• _PROBLEM_
From the line containing "Figure 4. Calculation" to the line containing "Table 6: ANOVARM models on cognitive domains." in the entries below, reproduce every line exactly, ends included. Nothing else belongs in the copy, and no pictures.

═══ SUPPLIED RECORDS ═══

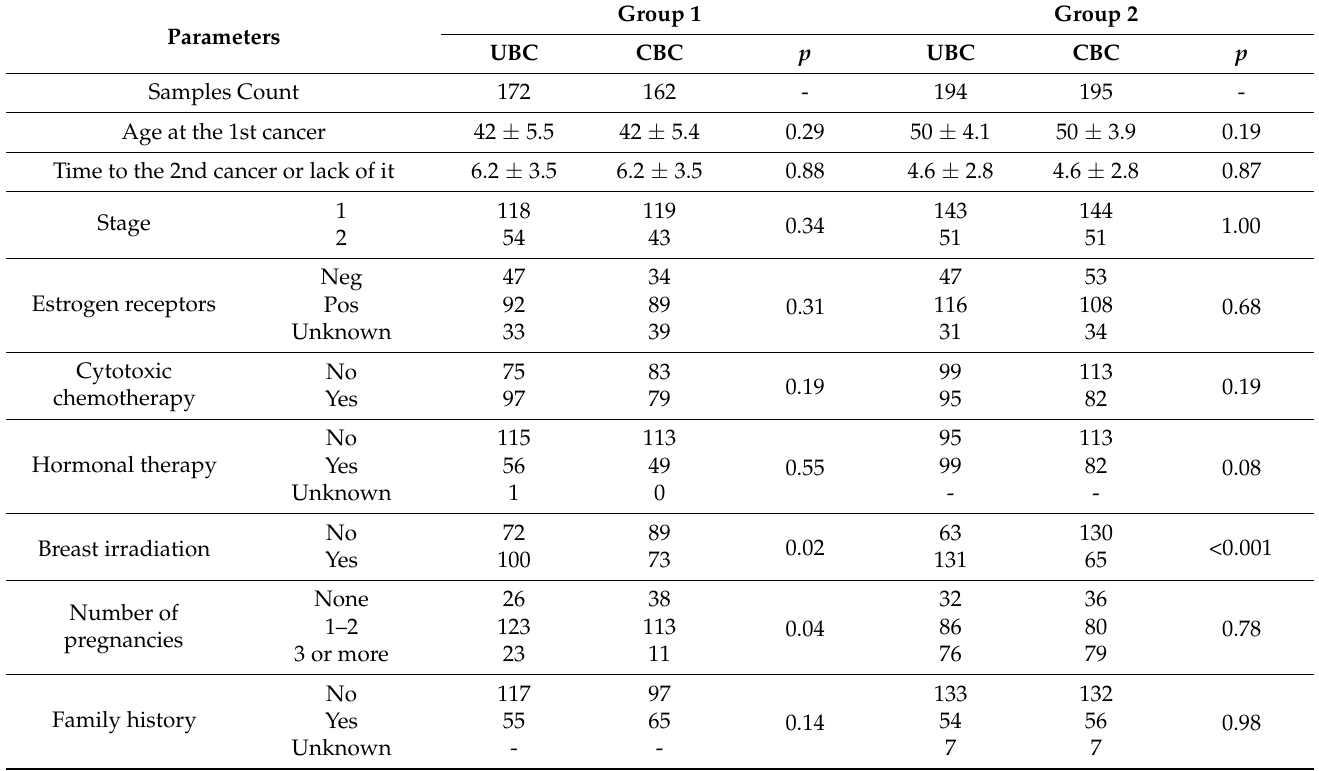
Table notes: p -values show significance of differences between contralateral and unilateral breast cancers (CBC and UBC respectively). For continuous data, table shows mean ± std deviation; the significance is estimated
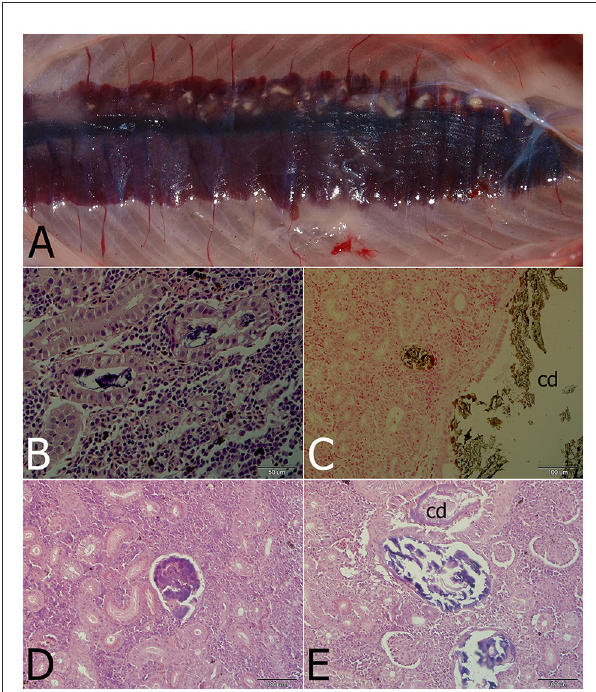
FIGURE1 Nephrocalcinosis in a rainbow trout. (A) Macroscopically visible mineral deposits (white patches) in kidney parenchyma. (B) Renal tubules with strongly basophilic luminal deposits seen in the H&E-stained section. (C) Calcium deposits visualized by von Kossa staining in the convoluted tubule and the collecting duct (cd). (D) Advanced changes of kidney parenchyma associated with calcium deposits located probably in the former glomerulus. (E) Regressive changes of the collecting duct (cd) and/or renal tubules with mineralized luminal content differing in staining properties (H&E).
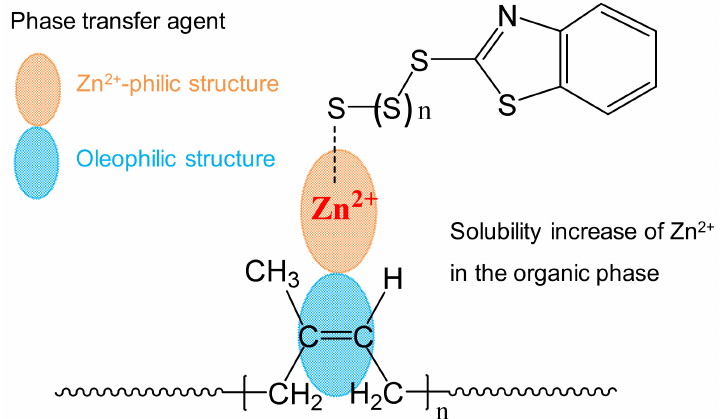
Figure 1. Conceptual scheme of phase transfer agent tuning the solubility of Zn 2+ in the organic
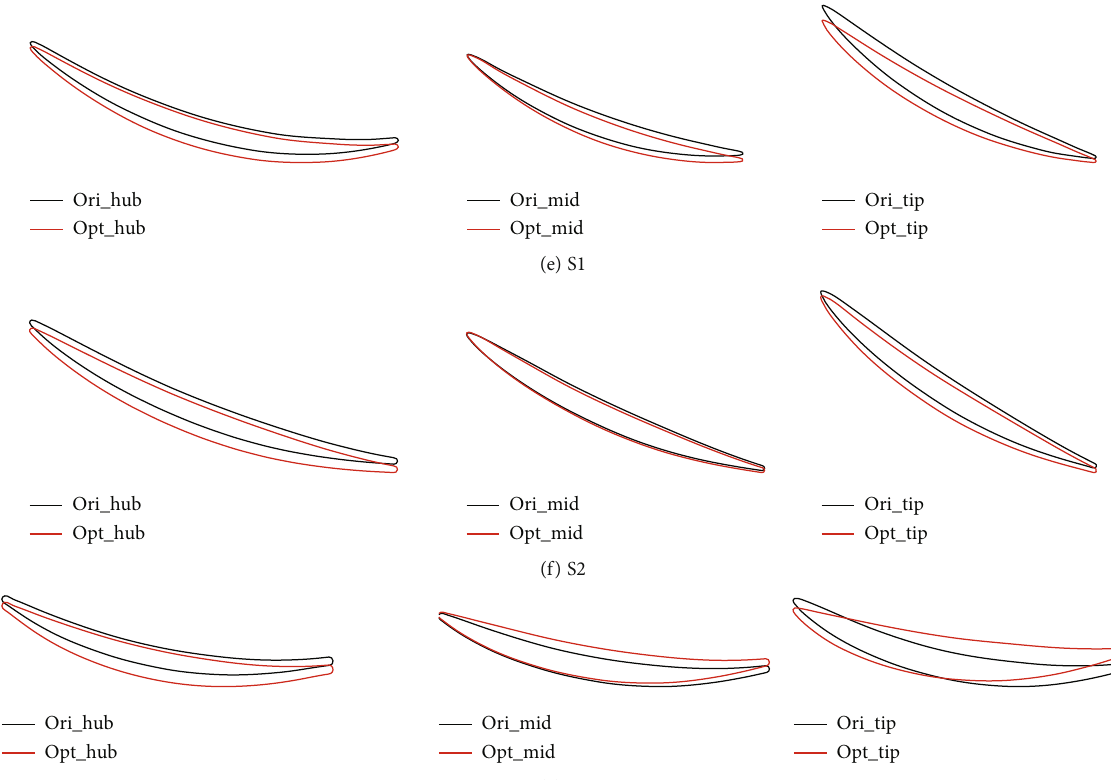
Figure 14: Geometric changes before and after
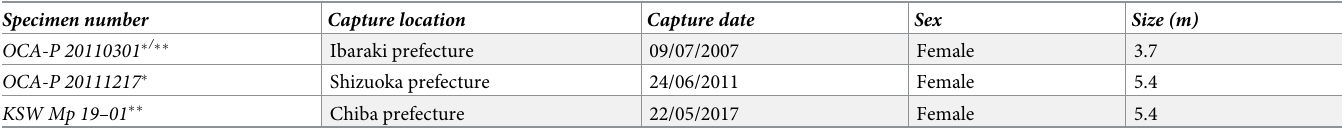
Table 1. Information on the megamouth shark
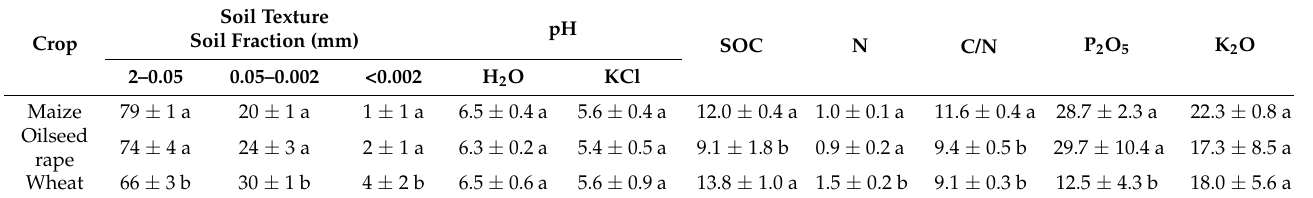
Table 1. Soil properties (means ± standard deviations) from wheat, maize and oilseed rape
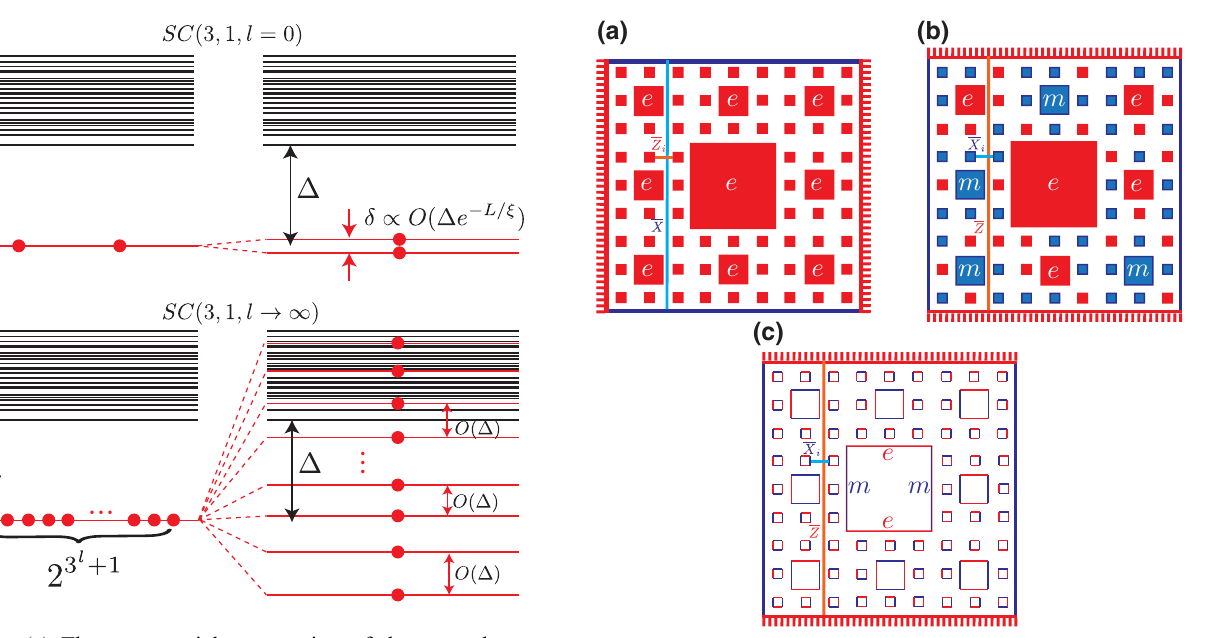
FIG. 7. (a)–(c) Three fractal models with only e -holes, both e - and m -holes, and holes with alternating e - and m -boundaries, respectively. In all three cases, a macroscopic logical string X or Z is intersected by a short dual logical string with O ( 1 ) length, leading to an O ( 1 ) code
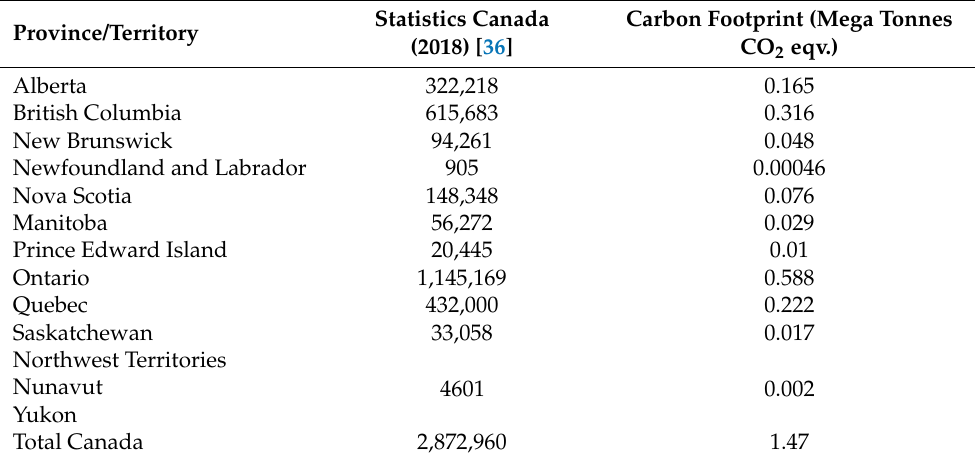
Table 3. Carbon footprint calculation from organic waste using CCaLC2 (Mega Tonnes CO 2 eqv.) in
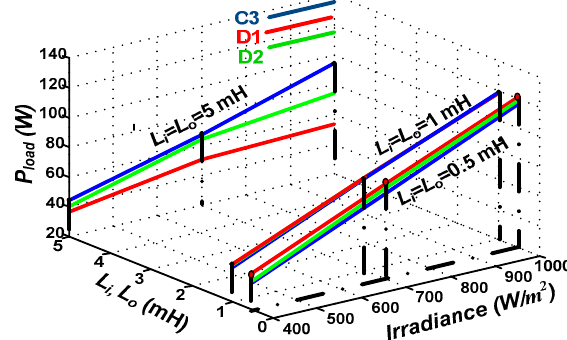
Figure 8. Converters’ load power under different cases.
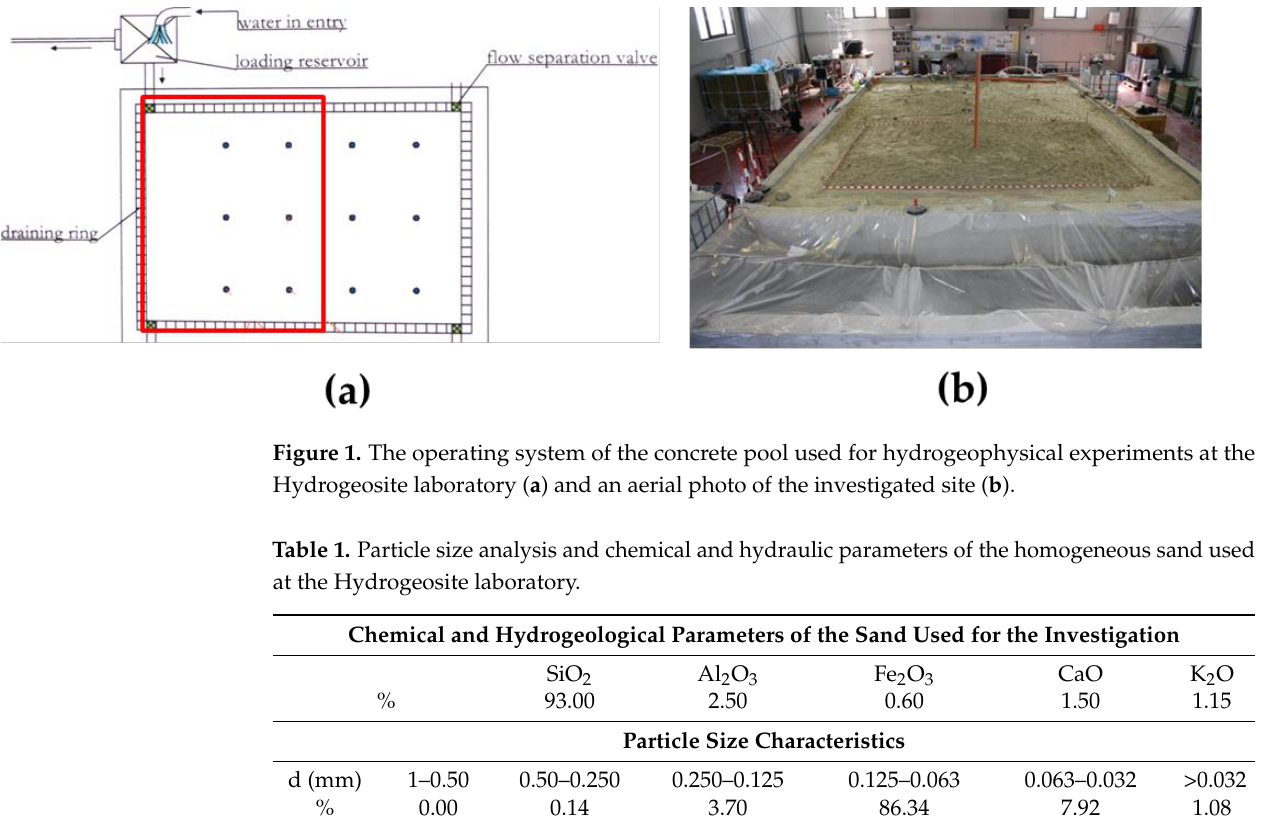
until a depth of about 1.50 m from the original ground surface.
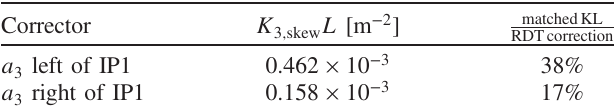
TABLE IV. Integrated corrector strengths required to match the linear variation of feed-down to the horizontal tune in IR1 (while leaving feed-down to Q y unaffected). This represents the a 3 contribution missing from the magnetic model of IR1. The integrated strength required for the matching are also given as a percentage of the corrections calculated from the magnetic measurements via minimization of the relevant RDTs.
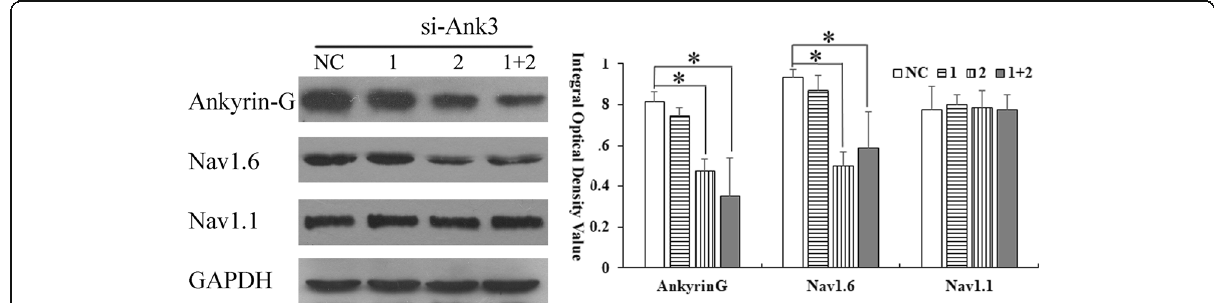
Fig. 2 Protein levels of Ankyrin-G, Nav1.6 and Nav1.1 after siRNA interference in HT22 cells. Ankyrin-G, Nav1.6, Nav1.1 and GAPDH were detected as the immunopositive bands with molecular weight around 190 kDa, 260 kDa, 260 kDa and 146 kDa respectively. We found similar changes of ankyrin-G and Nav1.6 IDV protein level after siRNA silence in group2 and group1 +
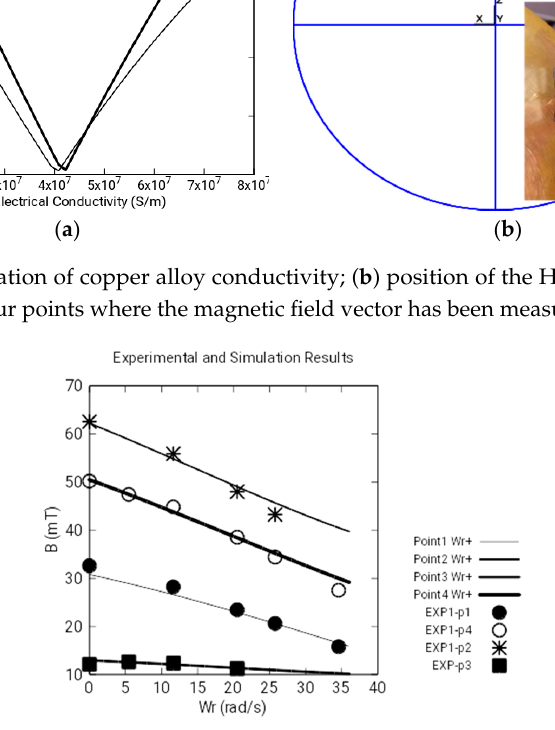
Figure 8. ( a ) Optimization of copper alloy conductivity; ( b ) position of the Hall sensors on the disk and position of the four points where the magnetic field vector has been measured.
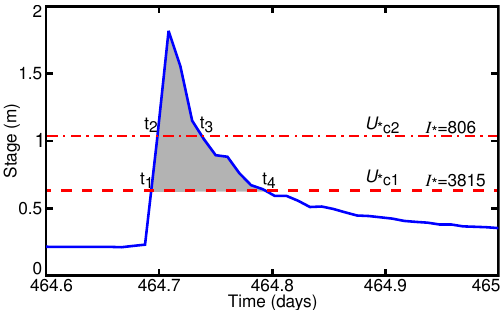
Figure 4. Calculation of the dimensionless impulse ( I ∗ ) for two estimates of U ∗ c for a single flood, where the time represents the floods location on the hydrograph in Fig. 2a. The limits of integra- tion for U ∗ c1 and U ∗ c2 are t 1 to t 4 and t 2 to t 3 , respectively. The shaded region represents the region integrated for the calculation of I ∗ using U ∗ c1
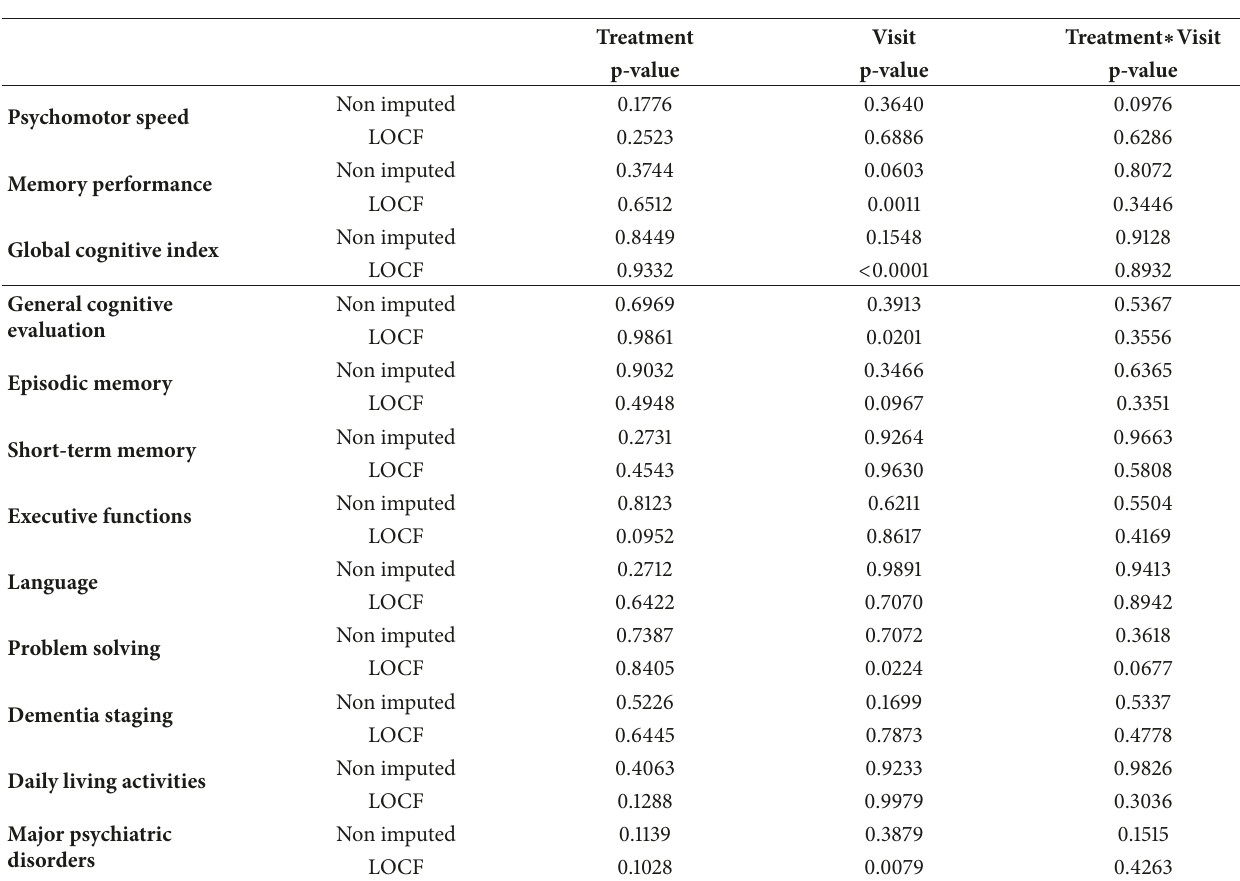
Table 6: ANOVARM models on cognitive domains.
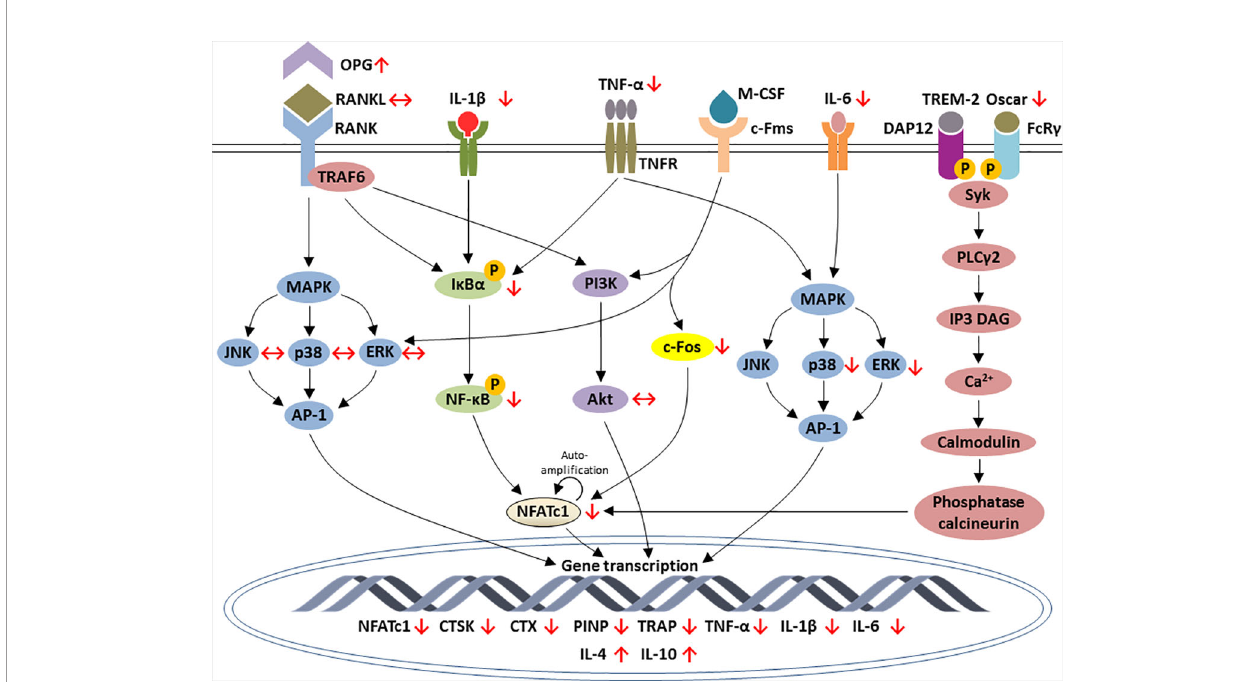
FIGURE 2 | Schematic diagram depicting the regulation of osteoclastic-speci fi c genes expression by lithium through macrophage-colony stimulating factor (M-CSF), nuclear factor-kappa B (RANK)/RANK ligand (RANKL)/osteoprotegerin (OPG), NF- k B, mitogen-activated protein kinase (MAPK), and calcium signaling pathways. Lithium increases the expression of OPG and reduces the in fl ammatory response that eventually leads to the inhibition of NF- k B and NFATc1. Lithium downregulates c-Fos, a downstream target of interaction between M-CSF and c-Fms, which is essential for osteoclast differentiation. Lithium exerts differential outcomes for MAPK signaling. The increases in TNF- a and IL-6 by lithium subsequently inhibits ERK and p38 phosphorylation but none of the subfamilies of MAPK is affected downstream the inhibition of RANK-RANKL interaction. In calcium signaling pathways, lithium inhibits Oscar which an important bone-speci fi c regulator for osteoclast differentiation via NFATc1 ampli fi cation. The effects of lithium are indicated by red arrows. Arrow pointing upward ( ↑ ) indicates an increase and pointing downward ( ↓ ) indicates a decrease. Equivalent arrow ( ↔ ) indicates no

═══

• _PROBLEM SOLUTION_
Figure 4. Calculation of the dimensionless impulse ( I ∗ ) for two estimates of U ∗ c for a single flood, where the time represents the floods location on the hydrograph in Fig. 2a. The limits of integra- tion for U ∗ c1 and U ∗ c2 are t 1 to t 4 and t 2 to t 3 , respectively. The shaded region represents the region integrated for the calculation of I ∗ using U ∗ c1
Table 6: ANOVARM models on cognitive domains.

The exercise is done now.